After Brexit, the UK will no longer receive funding from Brussels via EU Regional Policy investments. Significantly, this change comes at a time when social and economic disparities in the UK are already greater than in other ‘rich’ countries, and the gap is widening.
The UK Government’s aspiration to tackle these disparities and drive economic growth across the country can be seen in its ‘levelling up’ agenda, and the Shared Prosperity Fund is a key element of the Government’s commitment to achieving balanced regional economic development.
Developed in the 1970s to support economic development in poorer cities and regions, European Regional Policy has become the EU’s main investment policy.
The UK has been a recipient of EU Regional Policy funding since its creation, and it has played a key role in shaping local and regional economic development across the country.
Between 2014 and 2020, over €350 billion, almost a third of the EU’s budget, focused on encouraging job creation, business competitiveness, economic growth, sustainable development and improving citizens’ quality of life in all European regions and cities.
Whilst EU Regional Policy is not problem-free, nor has it resolved all local and regional economic development issues in the UK in recent decades, it does provide several key lessons (both good and bad) for the implementation of the Shared Prosperity Fund after Brexit.
First, funding interventions have made a difference in the UK. Between 1975 and 2020, the UK received around £66 billion from Brussels, which when combined with domestic public and private ‘match funding’, amounted to over £100 billion.

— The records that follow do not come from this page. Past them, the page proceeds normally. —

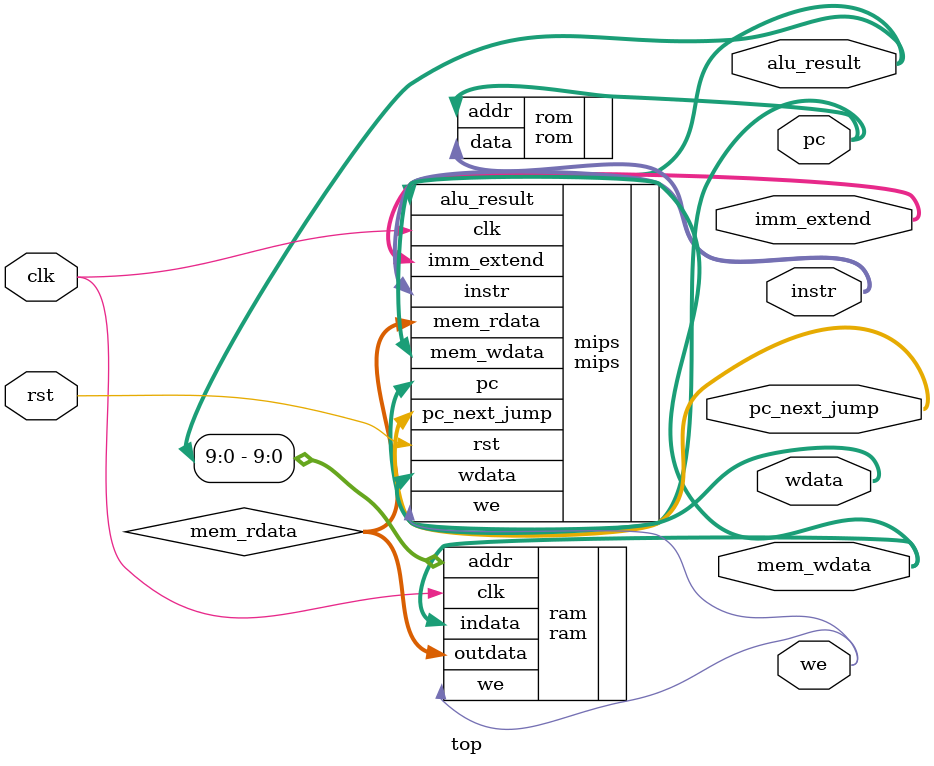
<source format=v>
`timescale 1ns / 1ps


module top(
    input wire clk,rst,
    output wire [31:0] pc,instr,mem_wdata,imm_extend,alu_result,wdata,pc_next_jump,
    output we
    );

wire [31:0] mem_rdata;
mips mips(
    .clk(clk),
    .rst(rst),
    .we(we),
    .pc(pc),
    .alu_result(alu_result),
    .mem_wdata(mem_wdata),
    .imm_extend(imm_extend),
    .pc_next_jump(pc_next_jump),
    .wdata(wdata),
    .instr(instr),
    .mem_rdata(mem_rdata)
);

rom rom(
    .addr(pc),
    .data(instr)
);

ram ram(
    .clk(clk),
    .we(we),
    .addr(alu_result[9:0]),
    .indata(mem_wdata),
    .outdata(mem_rdata)
);
endmodule

</source>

During the 1980s, this funding helped to tackle the social and economic problems stemming from the decline of ‘heavy’ industries, particularly in the north of England, Wales, Scotland and Northern Ireland.
In the 1990s and 2000s, the UK had areas such as west Wales and the Valleys, Cornwall, the Scottish Highlands and Islands, Merseyside and south Yorkshire classified in Europe’s ‘poorest club’ of regions.
In fact, in the current funding period, west Wales and the Valleys and Cornwall remain in this ‘club’ of European regions.
There are numerous examples of the positive outcomes from EU Regional Policy interventions across the UK, ranging from infrastructure enhancements, improvements in the urban realm, support for SMEs and the co-creation of research and innovation assets.
Second, the amount of funding matters. Between 2014 and 2020, the UK received just over £10 billion from EU Regional Policy.
Research carried out by the Conference of Peripheral and Maritime Regions (CPMR), a think-tank and lobbying organisation based in Brussels, estimated that if Brexit had not happened, the UK would have been entitled to around €13 billion for 2021-2027 funding period.
This would have been a 22% increase compared to the 2014-2020 period. The financial allocations to the UK’s Shared Prosperity Fund are still not determined, but for ‘levelling up’ to become a reality, sufficient funding is required.
Such (hypothetical) EU Regional Policy allocations to the UK provide an important benchmark for the potential levels of funding required.
Third, levelling up requires long term, strategic funding interventions. Funded from the EU’s seven-year, multi-annual financial framework, EU Regional Policy provides stable budget allocations to respective member states and local and regional authorities.
Crucially, EU funding commitments go beyond national electoral cycles and encourage long-term strategic economic development interventions.
For the UK’s Shared Prosperity Fund, the challenge is that UK domestic electoral cycles are shorter and limit such longer-term strategic policy development, in a way that the EU budget does not.
Fourth, the management of the funding really matters. Built upon strategic programming and partnerships, the management of EU Regional Policy involves local and regional stakeholders. For several decades, it has given them a voice in shaping economic development across the UK.
Recognised as one of the key strengths of EU Regional Policy, the key lesson is that the Shared Prosperity Fund should build on the quality and strength of existing local stakeholders and partnerships to deliver effectively the funding across the country.
Fifth, in the short term, it is imperative that the funding cliff edge for many stakeholders, associated with the ending of EU Regional Policy in the UK, is addressed, and quickly.
There is also a distinct possibility of ‘Brexit-plating’ because stakeholders will have limited knowledge of how to access the new funding. This could create additional layers of bureaucracy and slow down implementation, even compared to the paperwork involved in EU Regional Policy.
Last, it is crucial that the Shared Prosperity Fund is actually properly funded and managed in order to foster ‘levelling up’ across the UK. The risk, however, is that political short-termism undermines this worthy strategic goal.
Instead, the Shared Prosperity Fund could become a ‘marginal seat fund’ distributed based on political expediency to electorally-significant constituencies, rather than strategic economic need. This would exacerbate local and regional disparities rather than reduce them.
Undoubtedly, the legacy of EU Regional Policy has the potential to endure beyond Brexit to inform UK economic development policy and funding. It will be detrimental if it does not.